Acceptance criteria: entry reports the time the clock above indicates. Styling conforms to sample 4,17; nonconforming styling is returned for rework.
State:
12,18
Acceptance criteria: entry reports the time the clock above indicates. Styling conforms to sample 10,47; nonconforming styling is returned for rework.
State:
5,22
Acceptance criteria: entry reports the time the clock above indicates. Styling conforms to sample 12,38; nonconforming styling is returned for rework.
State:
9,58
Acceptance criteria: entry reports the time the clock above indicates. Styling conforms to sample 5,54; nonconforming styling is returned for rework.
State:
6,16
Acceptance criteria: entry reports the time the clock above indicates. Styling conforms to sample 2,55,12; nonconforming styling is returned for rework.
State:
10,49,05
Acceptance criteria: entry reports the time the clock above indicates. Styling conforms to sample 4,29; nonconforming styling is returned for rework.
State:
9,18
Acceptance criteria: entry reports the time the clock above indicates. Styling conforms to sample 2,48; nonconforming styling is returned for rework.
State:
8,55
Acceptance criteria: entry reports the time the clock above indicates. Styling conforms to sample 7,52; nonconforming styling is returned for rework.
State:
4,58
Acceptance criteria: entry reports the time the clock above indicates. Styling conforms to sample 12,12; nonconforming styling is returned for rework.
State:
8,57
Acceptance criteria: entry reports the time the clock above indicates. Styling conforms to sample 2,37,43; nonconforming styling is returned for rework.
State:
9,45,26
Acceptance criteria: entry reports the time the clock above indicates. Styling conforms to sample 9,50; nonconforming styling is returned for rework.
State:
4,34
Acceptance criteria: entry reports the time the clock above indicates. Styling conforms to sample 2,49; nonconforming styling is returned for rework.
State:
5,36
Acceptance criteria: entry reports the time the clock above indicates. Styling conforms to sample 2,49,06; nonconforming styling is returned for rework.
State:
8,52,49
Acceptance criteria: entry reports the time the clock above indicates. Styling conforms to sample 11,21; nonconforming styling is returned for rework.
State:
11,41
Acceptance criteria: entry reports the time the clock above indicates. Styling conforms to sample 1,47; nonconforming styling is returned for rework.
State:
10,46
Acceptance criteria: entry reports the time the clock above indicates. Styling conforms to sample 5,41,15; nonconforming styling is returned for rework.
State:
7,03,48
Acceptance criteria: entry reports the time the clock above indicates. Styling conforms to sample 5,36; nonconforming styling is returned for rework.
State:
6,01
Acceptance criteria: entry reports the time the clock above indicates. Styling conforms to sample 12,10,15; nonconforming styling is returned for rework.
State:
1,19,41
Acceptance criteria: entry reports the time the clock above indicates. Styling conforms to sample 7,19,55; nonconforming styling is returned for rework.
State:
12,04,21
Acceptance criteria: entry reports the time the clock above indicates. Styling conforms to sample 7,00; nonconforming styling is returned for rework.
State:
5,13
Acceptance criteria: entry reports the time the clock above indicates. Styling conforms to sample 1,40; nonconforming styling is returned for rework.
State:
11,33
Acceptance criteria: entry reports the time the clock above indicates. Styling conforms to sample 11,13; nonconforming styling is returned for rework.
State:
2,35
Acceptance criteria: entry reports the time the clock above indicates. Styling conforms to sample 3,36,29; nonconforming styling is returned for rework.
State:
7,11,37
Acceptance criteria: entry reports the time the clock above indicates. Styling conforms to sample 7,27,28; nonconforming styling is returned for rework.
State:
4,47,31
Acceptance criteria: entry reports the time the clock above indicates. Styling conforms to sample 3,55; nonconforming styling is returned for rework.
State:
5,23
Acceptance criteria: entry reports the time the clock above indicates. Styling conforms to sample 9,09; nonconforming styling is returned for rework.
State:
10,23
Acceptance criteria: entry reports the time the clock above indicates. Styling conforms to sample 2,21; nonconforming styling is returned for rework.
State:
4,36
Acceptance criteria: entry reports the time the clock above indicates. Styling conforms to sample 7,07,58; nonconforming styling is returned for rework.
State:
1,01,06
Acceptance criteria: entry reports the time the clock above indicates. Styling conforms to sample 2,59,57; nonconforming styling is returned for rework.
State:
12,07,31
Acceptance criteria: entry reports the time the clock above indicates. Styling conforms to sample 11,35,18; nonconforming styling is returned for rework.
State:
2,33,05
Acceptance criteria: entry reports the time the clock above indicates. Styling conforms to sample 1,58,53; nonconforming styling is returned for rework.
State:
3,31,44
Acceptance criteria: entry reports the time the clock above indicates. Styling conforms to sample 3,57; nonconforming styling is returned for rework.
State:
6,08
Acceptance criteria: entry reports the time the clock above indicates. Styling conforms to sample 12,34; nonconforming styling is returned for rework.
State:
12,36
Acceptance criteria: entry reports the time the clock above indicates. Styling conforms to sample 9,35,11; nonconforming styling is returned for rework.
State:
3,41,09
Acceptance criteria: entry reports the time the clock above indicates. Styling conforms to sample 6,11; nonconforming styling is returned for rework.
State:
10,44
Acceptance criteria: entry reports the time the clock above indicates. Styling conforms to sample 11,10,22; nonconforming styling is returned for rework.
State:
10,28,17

++++

**REQUIRED TASK:** Please revise the material above, changing each instance of "returned for rework" to "sent back for correction" and leaving all other text untouched.

**RESULT OF THE TASK:**
Acceptance criteria: entry reports the time the clock above indicates. Styling conforms to sample 4,17; nonconforming styling is sent back for correction.
State:
12,18
Acceptance criteria: entry reports the time the clock above indicates. Styling conforms to sample 10,47; nonconforming styling is sent back for correction.
State:
5,22
Acceptance criteria: entry reports the time the clock above indicates. Styling conforms to sample 12,38; nonconforming styling is sent back for correction.
State:
9,58
Acceptance criteria: entry reports the time the clock above indicates. Styling conforms to sample 5,54; nonconforming styling is sent back for correction.
State:
6,16
Acceptance criteria: entry reports the time the clock above indicates. Styling conforms to sample 2,55,12; nonconforming styling is sent back for correction.
State:
10,49,05
Acceptance criteria: entry reports the time the clock above indicates. Styling conforms to sample 4,29; nonconforming styling is sent back for correction.
State:
9,18
Acceptance criteria: entry reports the time the clock above indicates. Styling conforms to sample 2,48; nonconforming styling is sent back for correction.
State:
8,55
Acceptance criteria: entry reports the time the clock above indicates. Styling conforms to sample 7,52; nonconforming styling is sent back for correction.
State:
4,58
Acceptance criteria: entry reports the time the clock above indicates. Styling conforms to sample 12,12; nonconforming styling is sent back for correction.
State:
8,57
Acceptance criteria: entry reports the time the clock above indicates. Styling conforms to sample 2,37,43; nonconforming styling is sent back for correction.
State:
9,45,26
Acceptance criteria: entry reports the time the clock above indicates. Styling conforms to sample 9,50; nonconforming styling is sent back for correction.
State:
4,34
Acceptance criteria: entry reports the time the clock above indicates. Styling conforms to sample 2,49; nonconforming styling is sent back for correction.
State:
5,36
Acceptance criteria: entry reports the time the clock above indicates. Styling conforms to sample 2,49,06; nonconforming styling is sent back for correction.
State:
8,52,49
Acceptance criteria: entry reports the time the clock above indicates. Styling conforms to sample 11,21; nonconforming styling is sent back for correction.
State:
11,41
Acceptance criteria: entry reports the time the clock above indicates. Styling conforms to sample 1,47; nonconforming styling is sent back for correction.
State:
10,46
Acceptance criteria: entry reports the time the clock above indicates. Styling conforms to sample 5,41,15; nonconforming styling is sent back for correction.
State:
7,03,48
Acceptance criteria: entry reports the time the clock above indicates. Styling conforms to sample 5,36; nonconforming styling is sent back for correction.
State:
6,01
Acceptance criteria: entry reports the time the clock above indicates. Styling conforms to sample 12,10,15; nonconforming styling is sent back for correction.
State:
1,19,41
Acceptance criteria: entry reports the time the clock above indicates. Styling conforms to sample 7,19,55; nonconforming styling is sent back for correction.
State:
12,04,21
Acceptance criteria: entry reports the time the clock above indicates. Styling conforms to sample 7,00; nonconforming styling is sent back for correction.
State:
5,13
Acceptance criteria: entry reports the time the clock above indicates. Styling conforms to sample 1,40; nonconforming styling is sent back for correction.
State:
11,33
Acceptance criteria: entry reports the time the clock above indicates. Styling conforms to sample 11,13; nonconforming styling is sent back for correction.
State:
2,35
Acceptance criteria: entry reports the time the clock above indicates. Styling conforms to sample 3,36,29; nonconforming styling is sent back for correction.
State:
7,11,37
Acceptance criteria: entry reports the time the clock above indicates. Styling conforms to sample 7,27,28; nonconforming styling is sent back for correction.
State:
4,47,31
Acceptance criteria: entry reports the time the clock above indicates. Styling conforms to sample 3,55; nonconforming styling is sent back for correction.
State:
5,23
Acceptance criteria: entry reports the time the clock above indicates. Styling conforms to sample 9,09; nonconforming styling is sent back for correction.
State:
10,23
Acceptance criteria: entry reports the time the clock above indicates. Styling conforms to sample 2,21; nonconforming styling is sent back for correction.
State:
4,36
Acceptance criteria: entry reports the time the clock above indicates. Styling conforms to sample 7,07,58; nonconforming styling is sent back for correction.
State:
1,01,06
Acceptance criteria: entry reports the time the clock above indicates. Styling conforms to sample 2,59,57; nonconforming styling is sent back for correction.
State:
12,07,31
Acceptance criteria: entry reports the time the clock above indicates. Styling conforms to sample 11,35,18; nonconforming styling is sent back for correction.
State:
2,33,05
Acceptance criteria: entry reports the time the clock above indicates. Styling conforms to sample 1,58,53; nonconforming styling is sent back for correction.
State:
3,31,44
Acceptance criteria: entry reports the time the clock above indicates. Styling conforms to sample 3,57; nonconforming styling is sent back for correction.
State:
6,08
Acceptance criteria: entry reports the time the clock above indicates. Styling conforms to sample 12,34; nonconforming styling is sent back for correction.
State:
12,36
Acceptance criteria: entry reports the time the clock above indicates. Styling conforms to sample 9,35,11; nonconforming styling is sent back for correction.
State:
3,41,09
Acceptance criteria: entry reports the time the clock above indicates. Styling conforms to sample 6,11; nonconforming styling is sent back for correction.
State:
10,44
Acceptance criteria: entry reports the time the clock above indicates. Styling conforms to sample 11,10,22; nonconforming styling is sent back for correction.
State:
10,28,17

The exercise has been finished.